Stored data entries
────────────────
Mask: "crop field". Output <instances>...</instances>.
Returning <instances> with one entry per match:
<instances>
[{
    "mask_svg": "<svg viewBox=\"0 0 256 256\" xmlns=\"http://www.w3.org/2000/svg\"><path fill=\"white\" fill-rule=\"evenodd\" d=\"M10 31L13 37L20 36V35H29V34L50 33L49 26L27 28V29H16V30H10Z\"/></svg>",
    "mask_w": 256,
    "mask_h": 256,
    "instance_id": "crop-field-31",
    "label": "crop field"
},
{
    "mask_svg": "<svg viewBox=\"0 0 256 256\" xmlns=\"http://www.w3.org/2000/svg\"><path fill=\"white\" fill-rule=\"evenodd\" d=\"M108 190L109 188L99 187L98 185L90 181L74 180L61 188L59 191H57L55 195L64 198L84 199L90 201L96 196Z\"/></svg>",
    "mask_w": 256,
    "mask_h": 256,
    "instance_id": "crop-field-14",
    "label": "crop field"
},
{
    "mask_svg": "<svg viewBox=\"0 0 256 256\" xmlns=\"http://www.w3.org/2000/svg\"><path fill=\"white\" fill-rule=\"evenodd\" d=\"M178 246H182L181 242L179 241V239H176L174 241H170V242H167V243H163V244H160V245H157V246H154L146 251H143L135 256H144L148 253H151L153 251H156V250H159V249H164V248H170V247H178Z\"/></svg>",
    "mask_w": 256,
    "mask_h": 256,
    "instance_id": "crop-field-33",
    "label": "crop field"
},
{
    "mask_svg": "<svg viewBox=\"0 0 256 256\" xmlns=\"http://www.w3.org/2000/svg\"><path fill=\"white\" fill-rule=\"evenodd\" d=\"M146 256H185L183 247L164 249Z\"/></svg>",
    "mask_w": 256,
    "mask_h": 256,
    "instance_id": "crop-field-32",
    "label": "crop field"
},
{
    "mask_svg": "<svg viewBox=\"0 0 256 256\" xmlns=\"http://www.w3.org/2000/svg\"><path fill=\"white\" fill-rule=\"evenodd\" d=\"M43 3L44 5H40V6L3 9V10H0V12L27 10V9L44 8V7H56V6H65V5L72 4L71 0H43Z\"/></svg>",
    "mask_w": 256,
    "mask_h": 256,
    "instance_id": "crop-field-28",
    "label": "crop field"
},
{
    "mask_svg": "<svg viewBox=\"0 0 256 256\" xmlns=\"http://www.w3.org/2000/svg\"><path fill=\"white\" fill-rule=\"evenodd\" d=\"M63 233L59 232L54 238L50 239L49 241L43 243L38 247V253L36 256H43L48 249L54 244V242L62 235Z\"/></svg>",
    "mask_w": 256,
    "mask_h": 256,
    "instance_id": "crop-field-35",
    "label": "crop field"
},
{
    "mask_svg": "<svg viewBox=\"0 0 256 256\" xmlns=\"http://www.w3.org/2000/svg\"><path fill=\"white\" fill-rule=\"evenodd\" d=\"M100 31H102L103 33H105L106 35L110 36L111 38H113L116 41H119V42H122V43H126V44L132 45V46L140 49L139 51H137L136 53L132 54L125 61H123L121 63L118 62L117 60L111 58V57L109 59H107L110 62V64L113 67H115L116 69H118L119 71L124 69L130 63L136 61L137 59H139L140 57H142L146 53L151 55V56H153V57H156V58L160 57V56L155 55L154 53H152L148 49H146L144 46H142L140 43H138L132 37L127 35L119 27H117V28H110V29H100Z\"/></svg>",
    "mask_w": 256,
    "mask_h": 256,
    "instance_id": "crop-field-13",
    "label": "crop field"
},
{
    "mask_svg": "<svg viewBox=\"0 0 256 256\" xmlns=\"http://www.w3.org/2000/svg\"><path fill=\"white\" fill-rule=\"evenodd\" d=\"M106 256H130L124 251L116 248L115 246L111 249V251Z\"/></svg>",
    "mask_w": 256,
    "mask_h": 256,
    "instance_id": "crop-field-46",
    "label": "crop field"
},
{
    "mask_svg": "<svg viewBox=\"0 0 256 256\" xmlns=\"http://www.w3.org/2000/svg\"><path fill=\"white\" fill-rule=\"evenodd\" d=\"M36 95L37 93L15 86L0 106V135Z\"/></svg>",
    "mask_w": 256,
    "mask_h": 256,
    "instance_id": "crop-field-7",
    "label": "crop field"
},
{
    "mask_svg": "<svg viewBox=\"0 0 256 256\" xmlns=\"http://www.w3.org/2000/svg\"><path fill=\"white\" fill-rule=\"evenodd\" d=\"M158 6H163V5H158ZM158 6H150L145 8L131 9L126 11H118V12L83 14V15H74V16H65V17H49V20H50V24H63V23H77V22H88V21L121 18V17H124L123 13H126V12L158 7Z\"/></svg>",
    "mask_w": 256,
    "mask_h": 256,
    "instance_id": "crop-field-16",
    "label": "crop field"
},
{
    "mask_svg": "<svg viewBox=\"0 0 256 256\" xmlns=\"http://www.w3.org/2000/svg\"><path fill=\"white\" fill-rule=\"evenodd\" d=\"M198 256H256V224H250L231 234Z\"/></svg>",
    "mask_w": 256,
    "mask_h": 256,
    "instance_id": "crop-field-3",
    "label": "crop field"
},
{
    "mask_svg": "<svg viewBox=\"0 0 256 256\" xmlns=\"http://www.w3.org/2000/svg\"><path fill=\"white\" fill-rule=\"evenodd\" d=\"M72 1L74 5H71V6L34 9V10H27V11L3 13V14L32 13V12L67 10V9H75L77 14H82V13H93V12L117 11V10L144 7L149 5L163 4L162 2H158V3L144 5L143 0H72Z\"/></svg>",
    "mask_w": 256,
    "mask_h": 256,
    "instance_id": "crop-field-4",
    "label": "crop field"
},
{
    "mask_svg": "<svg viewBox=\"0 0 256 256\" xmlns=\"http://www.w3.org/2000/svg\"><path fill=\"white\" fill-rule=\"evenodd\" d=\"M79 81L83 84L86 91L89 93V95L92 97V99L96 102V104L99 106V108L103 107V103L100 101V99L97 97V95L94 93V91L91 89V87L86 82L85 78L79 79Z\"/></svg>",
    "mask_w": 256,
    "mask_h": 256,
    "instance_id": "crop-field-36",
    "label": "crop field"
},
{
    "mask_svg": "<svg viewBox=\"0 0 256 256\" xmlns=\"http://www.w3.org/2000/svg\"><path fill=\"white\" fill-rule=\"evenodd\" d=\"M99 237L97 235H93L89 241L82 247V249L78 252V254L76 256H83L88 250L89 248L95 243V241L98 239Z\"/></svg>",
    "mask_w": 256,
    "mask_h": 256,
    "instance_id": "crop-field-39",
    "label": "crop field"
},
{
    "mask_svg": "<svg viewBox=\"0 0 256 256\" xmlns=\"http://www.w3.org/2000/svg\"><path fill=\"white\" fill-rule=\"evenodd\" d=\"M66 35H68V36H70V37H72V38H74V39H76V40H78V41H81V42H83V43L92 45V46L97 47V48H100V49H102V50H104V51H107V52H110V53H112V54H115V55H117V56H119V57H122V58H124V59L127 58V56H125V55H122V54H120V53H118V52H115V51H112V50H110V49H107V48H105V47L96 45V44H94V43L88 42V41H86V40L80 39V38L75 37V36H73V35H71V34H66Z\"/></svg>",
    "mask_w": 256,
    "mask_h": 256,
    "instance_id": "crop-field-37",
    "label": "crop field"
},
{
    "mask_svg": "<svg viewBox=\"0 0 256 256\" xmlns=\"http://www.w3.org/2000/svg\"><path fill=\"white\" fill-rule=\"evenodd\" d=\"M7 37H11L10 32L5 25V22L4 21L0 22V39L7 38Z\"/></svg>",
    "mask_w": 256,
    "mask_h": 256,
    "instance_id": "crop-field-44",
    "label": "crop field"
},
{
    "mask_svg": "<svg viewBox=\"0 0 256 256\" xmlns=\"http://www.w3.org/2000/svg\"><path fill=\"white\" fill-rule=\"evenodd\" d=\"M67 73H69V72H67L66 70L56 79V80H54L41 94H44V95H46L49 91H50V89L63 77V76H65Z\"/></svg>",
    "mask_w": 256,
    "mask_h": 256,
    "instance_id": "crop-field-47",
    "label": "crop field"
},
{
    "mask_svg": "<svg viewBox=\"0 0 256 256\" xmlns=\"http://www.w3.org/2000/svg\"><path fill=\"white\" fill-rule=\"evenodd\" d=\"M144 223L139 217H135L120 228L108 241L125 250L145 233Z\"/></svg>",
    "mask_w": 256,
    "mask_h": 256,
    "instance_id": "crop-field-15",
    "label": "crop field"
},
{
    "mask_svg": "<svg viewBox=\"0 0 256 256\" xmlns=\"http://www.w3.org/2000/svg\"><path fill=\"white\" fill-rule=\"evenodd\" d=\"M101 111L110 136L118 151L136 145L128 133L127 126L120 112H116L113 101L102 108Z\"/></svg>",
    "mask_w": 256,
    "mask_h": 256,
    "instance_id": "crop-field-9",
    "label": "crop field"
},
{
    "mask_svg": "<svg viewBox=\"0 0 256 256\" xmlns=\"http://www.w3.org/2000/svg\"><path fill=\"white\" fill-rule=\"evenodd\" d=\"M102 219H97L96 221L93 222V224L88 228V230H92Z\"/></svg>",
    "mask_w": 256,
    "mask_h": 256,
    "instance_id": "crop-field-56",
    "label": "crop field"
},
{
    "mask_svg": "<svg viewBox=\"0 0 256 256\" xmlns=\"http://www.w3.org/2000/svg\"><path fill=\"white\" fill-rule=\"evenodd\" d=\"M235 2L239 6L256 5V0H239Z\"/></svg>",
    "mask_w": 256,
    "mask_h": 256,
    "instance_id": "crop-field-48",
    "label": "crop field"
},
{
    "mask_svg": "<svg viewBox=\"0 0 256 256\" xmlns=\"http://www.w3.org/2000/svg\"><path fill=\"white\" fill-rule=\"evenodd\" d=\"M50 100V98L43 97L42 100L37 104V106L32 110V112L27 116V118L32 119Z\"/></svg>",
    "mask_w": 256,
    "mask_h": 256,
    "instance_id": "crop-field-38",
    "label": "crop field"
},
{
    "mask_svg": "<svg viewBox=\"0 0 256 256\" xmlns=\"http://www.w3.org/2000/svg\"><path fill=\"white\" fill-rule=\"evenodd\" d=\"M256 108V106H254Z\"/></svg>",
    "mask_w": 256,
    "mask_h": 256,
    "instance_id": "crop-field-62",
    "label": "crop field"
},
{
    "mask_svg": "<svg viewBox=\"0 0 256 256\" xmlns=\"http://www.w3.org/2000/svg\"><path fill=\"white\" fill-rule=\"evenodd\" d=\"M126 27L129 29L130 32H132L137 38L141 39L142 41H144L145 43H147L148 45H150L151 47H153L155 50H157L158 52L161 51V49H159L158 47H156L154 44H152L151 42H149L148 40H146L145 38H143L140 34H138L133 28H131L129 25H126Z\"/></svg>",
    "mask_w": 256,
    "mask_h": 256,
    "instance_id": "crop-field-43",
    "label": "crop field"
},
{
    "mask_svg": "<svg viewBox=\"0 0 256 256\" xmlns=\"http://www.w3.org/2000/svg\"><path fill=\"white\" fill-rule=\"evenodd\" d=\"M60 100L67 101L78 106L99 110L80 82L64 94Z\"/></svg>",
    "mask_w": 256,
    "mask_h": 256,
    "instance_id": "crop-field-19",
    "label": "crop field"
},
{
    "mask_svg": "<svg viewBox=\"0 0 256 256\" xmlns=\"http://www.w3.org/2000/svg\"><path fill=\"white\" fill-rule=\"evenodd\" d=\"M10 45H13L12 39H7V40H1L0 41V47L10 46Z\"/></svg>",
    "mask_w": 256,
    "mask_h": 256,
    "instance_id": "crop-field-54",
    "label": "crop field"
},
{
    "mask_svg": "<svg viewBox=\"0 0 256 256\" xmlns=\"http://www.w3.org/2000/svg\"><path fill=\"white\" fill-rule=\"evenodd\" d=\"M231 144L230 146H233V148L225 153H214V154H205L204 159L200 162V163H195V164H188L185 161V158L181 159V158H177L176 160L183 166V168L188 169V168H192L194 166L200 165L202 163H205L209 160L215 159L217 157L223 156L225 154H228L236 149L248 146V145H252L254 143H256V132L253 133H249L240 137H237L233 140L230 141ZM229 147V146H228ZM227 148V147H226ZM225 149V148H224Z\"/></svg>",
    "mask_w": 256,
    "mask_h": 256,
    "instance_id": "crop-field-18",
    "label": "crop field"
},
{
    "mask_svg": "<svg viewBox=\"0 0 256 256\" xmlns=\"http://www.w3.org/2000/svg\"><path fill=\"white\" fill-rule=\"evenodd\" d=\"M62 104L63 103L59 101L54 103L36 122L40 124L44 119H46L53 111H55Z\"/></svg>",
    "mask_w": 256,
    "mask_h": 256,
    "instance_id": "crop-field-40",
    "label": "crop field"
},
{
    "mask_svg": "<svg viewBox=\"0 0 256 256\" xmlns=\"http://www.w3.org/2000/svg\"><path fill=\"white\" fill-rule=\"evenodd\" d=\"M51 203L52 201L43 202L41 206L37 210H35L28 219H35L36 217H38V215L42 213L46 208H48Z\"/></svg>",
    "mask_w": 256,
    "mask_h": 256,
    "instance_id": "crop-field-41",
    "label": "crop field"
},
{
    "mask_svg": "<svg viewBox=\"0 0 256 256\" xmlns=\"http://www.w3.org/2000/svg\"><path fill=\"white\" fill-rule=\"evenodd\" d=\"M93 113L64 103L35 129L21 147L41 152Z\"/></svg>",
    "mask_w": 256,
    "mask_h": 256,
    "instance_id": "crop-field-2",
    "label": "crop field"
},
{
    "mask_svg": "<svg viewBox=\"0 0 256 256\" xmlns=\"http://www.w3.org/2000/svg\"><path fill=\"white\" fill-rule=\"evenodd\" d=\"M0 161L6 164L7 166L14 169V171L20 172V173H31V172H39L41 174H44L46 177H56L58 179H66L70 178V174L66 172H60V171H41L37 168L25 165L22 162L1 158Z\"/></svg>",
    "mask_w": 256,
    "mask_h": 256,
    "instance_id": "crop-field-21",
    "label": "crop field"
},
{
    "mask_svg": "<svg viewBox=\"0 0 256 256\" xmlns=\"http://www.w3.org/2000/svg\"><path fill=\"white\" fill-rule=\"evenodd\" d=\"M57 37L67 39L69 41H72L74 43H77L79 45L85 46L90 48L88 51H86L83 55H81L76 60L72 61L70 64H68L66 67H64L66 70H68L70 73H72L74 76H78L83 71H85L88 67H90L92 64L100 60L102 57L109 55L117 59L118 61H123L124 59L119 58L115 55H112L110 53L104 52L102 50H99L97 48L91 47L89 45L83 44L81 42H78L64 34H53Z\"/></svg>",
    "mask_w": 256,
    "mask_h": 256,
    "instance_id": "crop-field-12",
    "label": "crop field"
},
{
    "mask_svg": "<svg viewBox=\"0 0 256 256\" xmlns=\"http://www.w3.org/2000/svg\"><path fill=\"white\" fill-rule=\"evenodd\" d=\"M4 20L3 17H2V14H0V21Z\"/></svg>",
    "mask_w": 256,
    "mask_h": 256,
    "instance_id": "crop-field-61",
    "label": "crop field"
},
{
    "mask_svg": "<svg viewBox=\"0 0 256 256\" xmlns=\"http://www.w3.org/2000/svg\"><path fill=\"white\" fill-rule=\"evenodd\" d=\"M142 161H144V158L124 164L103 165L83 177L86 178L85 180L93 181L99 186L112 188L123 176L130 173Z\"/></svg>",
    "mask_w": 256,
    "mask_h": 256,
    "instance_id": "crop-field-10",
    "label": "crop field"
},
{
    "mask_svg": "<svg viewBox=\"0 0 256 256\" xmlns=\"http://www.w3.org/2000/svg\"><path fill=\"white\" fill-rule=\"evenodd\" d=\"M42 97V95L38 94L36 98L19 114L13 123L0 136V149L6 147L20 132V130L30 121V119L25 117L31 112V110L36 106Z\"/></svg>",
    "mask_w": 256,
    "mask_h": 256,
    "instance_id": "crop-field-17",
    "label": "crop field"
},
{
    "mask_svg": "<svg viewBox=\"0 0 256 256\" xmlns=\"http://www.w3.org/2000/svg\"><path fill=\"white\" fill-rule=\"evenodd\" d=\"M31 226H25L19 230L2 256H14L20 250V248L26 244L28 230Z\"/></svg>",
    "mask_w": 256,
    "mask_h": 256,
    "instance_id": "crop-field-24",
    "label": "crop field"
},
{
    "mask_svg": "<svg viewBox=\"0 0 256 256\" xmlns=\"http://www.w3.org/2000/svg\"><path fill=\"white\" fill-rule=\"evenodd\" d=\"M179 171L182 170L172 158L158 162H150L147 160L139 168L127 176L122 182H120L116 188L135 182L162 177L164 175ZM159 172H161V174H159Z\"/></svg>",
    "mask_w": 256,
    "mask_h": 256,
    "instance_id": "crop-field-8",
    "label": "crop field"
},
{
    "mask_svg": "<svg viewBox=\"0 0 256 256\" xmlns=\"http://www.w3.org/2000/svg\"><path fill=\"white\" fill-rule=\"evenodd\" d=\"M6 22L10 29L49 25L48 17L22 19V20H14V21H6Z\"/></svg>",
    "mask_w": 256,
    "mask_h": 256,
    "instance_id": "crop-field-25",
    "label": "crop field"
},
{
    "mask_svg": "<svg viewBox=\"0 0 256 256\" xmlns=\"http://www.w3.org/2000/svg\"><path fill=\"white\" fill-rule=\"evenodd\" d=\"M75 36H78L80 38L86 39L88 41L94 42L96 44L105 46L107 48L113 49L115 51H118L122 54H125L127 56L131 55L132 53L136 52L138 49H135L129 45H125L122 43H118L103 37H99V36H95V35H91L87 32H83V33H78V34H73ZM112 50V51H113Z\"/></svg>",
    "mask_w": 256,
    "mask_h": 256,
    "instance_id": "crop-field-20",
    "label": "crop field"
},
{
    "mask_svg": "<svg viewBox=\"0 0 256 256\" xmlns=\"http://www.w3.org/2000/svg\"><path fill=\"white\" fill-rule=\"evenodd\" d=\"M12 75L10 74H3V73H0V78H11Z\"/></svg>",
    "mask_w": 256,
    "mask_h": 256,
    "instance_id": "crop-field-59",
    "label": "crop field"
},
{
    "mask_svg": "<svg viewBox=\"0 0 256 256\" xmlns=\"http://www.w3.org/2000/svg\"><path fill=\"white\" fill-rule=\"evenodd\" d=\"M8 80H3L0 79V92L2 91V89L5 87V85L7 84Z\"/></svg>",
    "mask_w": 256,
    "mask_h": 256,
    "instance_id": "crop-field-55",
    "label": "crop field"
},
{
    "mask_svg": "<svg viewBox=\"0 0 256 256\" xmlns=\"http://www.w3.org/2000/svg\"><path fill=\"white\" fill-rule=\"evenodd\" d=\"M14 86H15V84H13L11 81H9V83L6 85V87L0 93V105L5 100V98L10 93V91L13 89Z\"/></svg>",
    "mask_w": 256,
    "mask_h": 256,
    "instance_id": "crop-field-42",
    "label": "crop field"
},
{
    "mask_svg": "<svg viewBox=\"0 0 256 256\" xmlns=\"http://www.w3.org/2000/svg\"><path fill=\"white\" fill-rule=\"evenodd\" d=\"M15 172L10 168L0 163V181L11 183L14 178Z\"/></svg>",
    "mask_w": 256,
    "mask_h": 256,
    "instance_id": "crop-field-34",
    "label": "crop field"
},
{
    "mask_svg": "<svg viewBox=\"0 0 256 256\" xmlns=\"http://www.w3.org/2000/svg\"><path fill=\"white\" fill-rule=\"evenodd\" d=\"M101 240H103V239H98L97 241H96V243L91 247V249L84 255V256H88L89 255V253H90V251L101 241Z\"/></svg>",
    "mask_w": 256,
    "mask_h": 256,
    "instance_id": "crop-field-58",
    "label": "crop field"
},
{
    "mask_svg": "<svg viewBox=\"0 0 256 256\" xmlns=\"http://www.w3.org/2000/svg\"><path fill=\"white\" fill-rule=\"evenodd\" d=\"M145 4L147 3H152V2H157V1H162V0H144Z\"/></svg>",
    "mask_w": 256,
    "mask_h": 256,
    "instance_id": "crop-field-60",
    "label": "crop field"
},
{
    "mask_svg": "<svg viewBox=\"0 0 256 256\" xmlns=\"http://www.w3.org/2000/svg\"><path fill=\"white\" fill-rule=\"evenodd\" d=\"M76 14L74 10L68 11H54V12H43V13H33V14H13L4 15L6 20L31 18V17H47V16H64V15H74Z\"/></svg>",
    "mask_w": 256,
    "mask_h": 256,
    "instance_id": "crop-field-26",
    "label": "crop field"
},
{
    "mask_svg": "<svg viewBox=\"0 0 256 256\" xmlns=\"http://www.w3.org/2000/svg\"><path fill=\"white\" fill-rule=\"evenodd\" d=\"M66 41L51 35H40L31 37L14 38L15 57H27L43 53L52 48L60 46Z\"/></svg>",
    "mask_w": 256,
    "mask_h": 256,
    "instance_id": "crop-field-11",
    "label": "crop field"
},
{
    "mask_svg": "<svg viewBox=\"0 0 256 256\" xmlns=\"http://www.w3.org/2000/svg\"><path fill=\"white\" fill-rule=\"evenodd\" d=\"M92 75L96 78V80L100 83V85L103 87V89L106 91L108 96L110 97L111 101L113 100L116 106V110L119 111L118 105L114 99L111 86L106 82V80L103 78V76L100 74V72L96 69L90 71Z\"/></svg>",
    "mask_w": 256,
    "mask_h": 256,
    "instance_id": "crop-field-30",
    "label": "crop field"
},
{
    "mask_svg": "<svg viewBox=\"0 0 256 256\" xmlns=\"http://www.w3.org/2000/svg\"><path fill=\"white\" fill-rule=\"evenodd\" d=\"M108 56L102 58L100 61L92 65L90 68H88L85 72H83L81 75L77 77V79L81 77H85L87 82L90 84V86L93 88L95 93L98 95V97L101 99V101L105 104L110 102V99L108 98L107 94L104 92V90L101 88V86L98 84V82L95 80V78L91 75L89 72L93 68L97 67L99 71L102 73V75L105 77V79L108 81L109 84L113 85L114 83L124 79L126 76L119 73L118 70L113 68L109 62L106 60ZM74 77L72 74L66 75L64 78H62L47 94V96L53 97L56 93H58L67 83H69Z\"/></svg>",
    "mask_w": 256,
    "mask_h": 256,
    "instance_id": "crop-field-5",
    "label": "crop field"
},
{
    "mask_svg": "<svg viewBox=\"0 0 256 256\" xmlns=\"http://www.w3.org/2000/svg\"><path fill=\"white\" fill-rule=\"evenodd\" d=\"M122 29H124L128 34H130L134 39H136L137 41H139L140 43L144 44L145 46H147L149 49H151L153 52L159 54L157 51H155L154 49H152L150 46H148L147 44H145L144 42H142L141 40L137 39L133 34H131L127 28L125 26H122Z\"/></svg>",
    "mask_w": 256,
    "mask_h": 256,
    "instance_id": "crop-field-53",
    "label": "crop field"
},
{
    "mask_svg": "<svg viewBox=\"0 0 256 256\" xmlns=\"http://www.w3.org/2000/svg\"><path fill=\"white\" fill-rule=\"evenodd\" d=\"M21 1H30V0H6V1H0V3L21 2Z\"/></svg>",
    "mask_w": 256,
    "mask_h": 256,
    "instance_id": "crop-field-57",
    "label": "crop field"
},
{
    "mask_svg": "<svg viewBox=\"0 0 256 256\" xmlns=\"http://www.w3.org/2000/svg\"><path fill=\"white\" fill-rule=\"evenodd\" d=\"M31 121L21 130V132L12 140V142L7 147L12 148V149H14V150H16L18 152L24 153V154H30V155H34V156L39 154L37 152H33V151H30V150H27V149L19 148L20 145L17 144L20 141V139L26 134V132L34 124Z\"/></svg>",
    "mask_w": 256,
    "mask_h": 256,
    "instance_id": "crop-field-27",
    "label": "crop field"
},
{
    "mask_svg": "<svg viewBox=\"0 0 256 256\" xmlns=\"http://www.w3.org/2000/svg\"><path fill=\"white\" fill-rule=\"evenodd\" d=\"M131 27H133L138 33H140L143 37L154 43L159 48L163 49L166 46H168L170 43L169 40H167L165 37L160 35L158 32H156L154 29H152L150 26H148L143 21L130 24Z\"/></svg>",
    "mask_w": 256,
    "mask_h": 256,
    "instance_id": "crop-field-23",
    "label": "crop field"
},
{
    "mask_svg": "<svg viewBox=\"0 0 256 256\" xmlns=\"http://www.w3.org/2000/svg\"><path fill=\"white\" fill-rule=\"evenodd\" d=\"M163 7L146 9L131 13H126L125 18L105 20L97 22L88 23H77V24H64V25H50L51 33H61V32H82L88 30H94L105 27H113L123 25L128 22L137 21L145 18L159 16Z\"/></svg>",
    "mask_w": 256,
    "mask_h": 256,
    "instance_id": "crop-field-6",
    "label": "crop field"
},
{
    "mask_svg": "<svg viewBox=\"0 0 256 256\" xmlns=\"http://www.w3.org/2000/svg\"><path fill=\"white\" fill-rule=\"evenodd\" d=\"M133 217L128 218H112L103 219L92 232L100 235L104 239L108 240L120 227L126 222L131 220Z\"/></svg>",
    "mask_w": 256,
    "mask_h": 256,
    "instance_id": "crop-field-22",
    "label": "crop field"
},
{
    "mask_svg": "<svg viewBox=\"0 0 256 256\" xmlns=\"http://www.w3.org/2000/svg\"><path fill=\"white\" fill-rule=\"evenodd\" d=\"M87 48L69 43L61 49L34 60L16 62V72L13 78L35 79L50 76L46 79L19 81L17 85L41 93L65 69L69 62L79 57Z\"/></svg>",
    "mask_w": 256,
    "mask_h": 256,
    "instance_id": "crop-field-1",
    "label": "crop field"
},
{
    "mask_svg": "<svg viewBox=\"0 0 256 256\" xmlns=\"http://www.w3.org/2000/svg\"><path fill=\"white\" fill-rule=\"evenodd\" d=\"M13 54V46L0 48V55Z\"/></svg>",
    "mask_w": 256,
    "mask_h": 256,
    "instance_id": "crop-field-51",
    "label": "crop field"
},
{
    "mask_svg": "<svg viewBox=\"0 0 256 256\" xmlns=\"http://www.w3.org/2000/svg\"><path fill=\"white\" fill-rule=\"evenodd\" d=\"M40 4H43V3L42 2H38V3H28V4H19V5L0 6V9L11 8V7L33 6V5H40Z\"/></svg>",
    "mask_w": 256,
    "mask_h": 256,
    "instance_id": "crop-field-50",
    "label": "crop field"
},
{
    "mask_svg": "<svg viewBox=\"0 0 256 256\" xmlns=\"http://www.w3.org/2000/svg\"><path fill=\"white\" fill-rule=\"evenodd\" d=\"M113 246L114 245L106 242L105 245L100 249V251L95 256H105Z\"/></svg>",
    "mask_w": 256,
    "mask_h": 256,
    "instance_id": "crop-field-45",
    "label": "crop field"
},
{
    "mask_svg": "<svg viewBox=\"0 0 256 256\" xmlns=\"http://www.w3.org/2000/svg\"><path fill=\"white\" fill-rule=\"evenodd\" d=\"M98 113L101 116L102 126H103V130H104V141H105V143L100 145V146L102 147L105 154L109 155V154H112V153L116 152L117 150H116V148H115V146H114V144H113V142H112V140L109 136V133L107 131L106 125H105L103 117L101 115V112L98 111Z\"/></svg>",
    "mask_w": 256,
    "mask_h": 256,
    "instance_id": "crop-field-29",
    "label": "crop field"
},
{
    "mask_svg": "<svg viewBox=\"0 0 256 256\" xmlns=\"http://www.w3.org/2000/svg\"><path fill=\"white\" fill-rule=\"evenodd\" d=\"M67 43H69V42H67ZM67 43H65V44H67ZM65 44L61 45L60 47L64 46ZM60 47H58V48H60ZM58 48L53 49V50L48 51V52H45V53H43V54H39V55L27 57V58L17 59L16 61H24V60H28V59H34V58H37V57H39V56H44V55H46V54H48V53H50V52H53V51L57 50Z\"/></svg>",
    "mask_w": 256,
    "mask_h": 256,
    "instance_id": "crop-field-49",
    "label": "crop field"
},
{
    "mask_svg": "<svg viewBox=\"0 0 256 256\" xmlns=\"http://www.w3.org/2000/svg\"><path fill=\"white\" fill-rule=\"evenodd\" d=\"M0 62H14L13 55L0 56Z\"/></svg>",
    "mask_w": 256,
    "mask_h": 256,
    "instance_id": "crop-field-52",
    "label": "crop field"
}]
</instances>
────────────────
■ Requirement ■
Copy the material from its start through the line containing "246H182L181 242L179 241V239H176L174", switching each "crop field" to "farm plot" and leaving everything else as it is.

■ Task answer ■
Mask: "farm plot". Output <instances>...</instances>.
Returning <instances> with one entry per match:
<instances>
[{
    "mask_svg": "<svg viewBox=\"0 0 256 256\" xmlns=\"http://www.w3.org/2000/svg\"><path fill=\"white\" fill-rule=\"evenodd\" d=\"M10 31L13 37L20 36V35H29V34L50 33L49 26L27 28V29H16V30H10Z\"/></svg>",
    "mask_w": 256,
    "mask_h": 256,
    "instance_id": "crop-field-31",
    "label": "farm plot"
},
{
    "mask_svg": "<svg viewBox=\"0 0 256 256\" xmlns=\"http://www.w3.org/2000/svg\"><path fill=\"white\" fill-rule=\"evenodd\" d=\"M108 190L109 188L99 187L98 185L90 181L74 180L61 188L59 191H57L55 195L64 198L84 199L90 201L96 196Z\"/></svg>",
    "mask_w": 256,
    "mask_h": 256,
    "instance_id": "crop-field-14",
    "label": "farm plot"
},
{
    "mask_svg": "<svg viewBox=\"0 0 256 256\" xmlns=\"http://www.w3.org/2000/svg\"><path fill=\"white\" fill-rule=\"evenodd\" d=\"M178 246H182L181 242L179 241V239H176L174 241H170V242H167V243H163V244H160V245H157V246H154L146 251H143L135 256H144L148 253H151L153 251H156V250H159V249H164V248H170V247H178Z\"/></svg>",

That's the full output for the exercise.